• **Element placement data**
:::

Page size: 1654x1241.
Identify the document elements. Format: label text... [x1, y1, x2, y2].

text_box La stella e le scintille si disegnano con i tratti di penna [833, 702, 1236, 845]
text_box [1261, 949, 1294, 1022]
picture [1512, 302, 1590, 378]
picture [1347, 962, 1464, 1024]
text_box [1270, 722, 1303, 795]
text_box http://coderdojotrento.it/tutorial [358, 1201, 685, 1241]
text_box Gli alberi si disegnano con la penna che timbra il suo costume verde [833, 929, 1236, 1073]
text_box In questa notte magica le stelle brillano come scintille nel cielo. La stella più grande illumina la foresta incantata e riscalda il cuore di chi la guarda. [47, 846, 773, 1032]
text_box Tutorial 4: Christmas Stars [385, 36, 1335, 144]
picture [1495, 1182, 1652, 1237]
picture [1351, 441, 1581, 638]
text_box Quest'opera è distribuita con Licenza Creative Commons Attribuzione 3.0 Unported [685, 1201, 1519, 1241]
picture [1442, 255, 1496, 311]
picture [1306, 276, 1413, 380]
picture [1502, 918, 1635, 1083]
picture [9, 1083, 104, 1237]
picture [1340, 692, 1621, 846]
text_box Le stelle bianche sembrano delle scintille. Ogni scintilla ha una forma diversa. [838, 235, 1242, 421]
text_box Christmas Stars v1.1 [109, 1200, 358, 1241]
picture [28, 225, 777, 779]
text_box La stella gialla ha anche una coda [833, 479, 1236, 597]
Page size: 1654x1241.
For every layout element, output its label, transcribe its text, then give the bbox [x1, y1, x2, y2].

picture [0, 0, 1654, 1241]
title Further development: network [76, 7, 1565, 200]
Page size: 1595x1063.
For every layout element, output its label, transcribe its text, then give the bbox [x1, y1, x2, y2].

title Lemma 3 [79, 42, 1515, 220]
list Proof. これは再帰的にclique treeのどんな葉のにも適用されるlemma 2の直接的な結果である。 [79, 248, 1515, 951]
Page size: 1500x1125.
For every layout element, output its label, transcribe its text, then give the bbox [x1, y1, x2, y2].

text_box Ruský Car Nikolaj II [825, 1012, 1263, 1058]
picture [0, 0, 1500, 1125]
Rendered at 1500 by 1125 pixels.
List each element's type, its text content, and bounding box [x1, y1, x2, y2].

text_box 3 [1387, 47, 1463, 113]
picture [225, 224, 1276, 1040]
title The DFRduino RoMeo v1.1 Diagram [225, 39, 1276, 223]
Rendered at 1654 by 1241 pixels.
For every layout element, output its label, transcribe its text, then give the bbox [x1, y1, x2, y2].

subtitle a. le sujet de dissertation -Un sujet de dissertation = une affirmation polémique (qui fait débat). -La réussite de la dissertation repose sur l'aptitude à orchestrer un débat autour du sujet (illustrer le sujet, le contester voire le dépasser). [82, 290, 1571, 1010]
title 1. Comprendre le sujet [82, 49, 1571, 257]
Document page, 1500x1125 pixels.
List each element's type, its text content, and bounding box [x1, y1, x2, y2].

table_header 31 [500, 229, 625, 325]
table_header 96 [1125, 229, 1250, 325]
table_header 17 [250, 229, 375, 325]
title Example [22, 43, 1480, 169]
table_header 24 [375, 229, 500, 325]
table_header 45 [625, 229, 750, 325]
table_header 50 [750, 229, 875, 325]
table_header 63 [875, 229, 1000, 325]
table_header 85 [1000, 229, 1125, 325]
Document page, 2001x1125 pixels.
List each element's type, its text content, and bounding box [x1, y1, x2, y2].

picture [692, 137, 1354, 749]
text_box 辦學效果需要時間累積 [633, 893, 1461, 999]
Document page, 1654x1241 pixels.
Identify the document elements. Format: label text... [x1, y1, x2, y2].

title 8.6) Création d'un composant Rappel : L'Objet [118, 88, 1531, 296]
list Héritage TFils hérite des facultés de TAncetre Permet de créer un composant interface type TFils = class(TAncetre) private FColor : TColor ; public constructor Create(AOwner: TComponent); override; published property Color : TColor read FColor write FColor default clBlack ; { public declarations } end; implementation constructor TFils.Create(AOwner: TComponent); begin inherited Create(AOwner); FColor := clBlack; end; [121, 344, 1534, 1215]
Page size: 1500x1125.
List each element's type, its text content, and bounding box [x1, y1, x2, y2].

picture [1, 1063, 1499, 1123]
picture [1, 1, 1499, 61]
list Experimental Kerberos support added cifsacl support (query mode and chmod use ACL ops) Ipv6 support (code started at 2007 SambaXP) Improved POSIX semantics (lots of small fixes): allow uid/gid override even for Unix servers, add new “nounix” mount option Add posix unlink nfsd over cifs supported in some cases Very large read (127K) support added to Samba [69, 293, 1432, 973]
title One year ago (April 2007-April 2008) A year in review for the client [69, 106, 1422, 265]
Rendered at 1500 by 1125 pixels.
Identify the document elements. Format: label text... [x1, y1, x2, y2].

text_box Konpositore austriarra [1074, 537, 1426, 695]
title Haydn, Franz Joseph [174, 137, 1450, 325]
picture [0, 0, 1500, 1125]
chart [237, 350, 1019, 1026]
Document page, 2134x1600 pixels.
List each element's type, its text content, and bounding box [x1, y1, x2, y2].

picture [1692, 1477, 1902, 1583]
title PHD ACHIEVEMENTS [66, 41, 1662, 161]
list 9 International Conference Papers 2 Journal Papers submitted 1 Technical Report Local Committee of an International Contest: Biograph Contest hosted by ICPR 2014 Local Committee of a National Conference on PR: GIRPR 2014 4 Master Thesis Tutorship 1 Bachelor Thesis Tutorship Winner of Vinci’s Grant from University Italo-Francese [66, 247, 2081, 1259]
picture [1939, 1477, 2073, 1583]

:::

• **Your task**
Please reproduce every one of the rows above word for word.

• **Written answer**
Page size: 1654x1241.
Identify the document elements. Format: label text... [x1, y1, x2, y2].

text_box La stella e le scintille si disegnano con i tratti di penna [833, 702, 1236, 845]
text_box [1261, 949, 1294, 1022]
picture [1512, 302, 1590, 378]
picture [1347, 962, 1464, 1024]
text_box [1270, 722, 1303, 795]
text_box http://coderdojotrento.it/tutorial [358, 1201, 685, 1241]
text_box Gli alberi si disegnano con la penna che timbra il suo costume verde [833, 929, 1236, 1073]
text_box In questa notte magica le stelle brillano come scintille nel cielo. La stella più grande illumina la foresta incantata e riscalda il cuore di chi la guarda. [47, 846, 773, 1032]
text_box Tutorial 4: Christmas Stars [385, 36, 1335, 144]
picture [1495, 1182, 1652, 1237]
picture [1351, 441, 1581, 638]
text_box Quest'opera è distribuita con Licenza Creative Commons Attribuzione 3.0 Unported [685, 1201, 1519, 1241]
picture [1442, 255, 1496, 311]
picture [1306, 276, 1413, 380]
picture [1502, 918, 1635, 1083]
picture [9, 1083, 104, 1237]
picture [1340, 692, 1621, 846]
text_box Le stelle bianche sembrano delle scintille. Ogni scintilla ha una forma diversa. [838, 235, 1242, 421]
text_box Christmas Stars v1.1 [109, 1200, 358, 1241]
picture [28, 225, 777, 779]
text_box La stella gialla ha anche una coda [833, 479, 1236, 597]
Page size: 1654x1241.
For every layout element, output its label, transcribe its text, then give the bbox [x1, y1, x2, y2].

picture [0, 0, 1654, 1241]
title Further development: network [76, 7, 1565, 200]
Page size: 1595x1063.
For every layout element, output its label, transcribe its text, then give the bbox [x1, y1, x2, y2].

title Lemma 3 [79, 42, 1515, 220]
list Proof. これは再帰的にclique treeのどんな葉のにも適用されるlemma 2の直接的な結果である。 [79, 248, 1515, 951]
Page size: 1500x1125.
For every layout element, output its label, transcribe its text, then give the bbox [x1, y1, x2, y2].

text_box Ruský Car Nikolaj II [825, 1012, 1263, 1058]
picture [0, 0, 1500, 1125]
Rendered at 1500 by 1125 pixels.
List each element's type, its text content, and bounding box [x1, y1, x2, y2].

text_box 3 [1387, 47, 1463, 113]
picture [225, 224, 1276, 1040]
title The DFRduino RoMeo v1.1 Diagram [225, 39, 1276, 223]
Rendered at 1654 by 1241 pixels.
For every layout element, output its label, transcribe its text, then give the bbox [x1, y1, x2, y2].

subtitle a. le sujet de dissertation -Un sujet de dissertation = une affirmation polémique (qui fait débat). -La réussite de la dissertation repose sur l'aptitude à orchestrer un débat autour du sujet (illustrer le sujet, le contester voire le dépasser). [82, 290, 1571, 1010]
title 1. Comprendre le sujet [82, 49, 1571, 257]
Document page, 1500x1125 pixels.
List each element's type, its text content, and bounding box [x1, y1, x2, y2].

table_header 31 [500, 229, 625, 325]
table_header 96 [1125, 229, 1250, 325]
table_header 17 [250, 229, 375, 325]
title Example [22, 43, 1480, 169]
table_header 24 [375, 229, 500, 325]
table_header 45 [625, 229, 750, 325]
table_header 50 [750, 229, 875, 325]
table_header 63 [875, 229, 1000, 325]
table_header 85 [1000, 229, 1125, 325]
Document page, 2001x1125 pixels.
List each element's type, its text content, and bounding box [x1, y1, x2, y2].

picture [692, 137, 1354, 749]
text_box 辦學效果需要時間累積 [633, 893, 1461, 999]
Document page, 1654x1241 pixels.
Identify the document elements. Format: label text... [x1, y1, x2, y2].

title 8.6) Création d'un composant Rappel : L'Objet [118, 88, 1531, 296]
list Héritage TFils hérite des facultés de TAncetre Permet de créer un composant interface type TFils = class(TAncetre) private FColor : TColor ; public constructor Create(AOwner: TComponent); override; published property Color : TColor read FColor write FColor default clBlack ; { public declarations } end; implementation constructor TFils.Create(AOwner: TComponent); begin inherited Create(AOwner); FColor := clBlack; end; [121, 344, 1534, 1215]
Page size: 1500x1125.
List each element's type, its text content, and bounding box [x1, y1, x2, y2].

picture [1, 1063, 1499, 1123]
picture [1, 1, 1499, 61]
list Experimental Kerberos support added cifsacl support (query mode and chmod use ACL ops) Ipv6 support (code started at 2007 SambaXP) Improved POSIX semantics (lots of small fixes): allow uid/gid override even for Unix servers, add new “nounix” mount option Add posix unlink nfsd over cifs supported in some cases Very large read (127K) support added to Samba [69, 293, 1432, 973]
title One year ago (April 2007-April 2008) A year in review for the client [69, 106, 1422, 265]
Rendered at 1500 by 1125 pixels.
Identify the document elements. Format: label text... [x1, y1, x2, y2].

text_box Konpositore austriarra [1074, 537, 1426, 695]
title Haydn, Franz Joseph [174, 137, 1450, 325]
picture [0, 0, 1500, 1125]
chart [237, 350, 1019, 1026]
Document page, 2134x1600 pixels.
List each element's type, its text content, and bounding box [x1, y1, x2, y2].

picture [1692, 1477, 1902, 1583]
title PHD ACHIEVEMENTS [66, 41, 1662, 161]
list 9 International Conference Papers 2 Journal Papers submitted 1 Technical Report Local Committee of an International Contest: Biograph Contest hosted by ICPR 2014 Local Committee of a National Conference on PR: GIRPR 2014 4 Master Thesis Tutorship 1 Bachelor Thesis Tutorship Winner of Vinci’s Grant from University Italo-Francese [66, 247, 2081, 1259]
picture [1939, 1477, 2073, 1583]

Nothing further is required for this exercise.